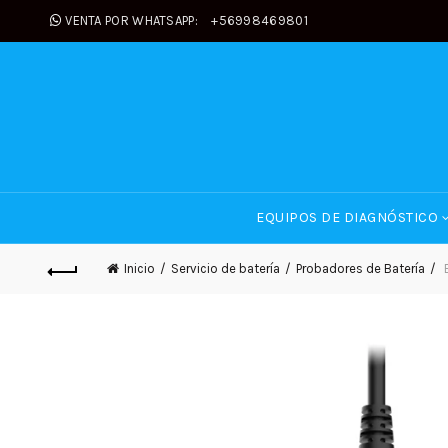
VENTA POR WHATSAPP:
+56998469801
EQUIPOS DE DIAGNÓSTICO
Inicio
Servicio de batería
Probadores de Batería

_TASK GOAL_.
Write out the whole listing above exactly; do not include the pictures.

_ANSWER SECTION_.
VENTA POR WHATSAPP:
+56998469801
EQUIPOS DE DIAGNÓSTICO
Inicio
Servicio de batería
Probadores de Batería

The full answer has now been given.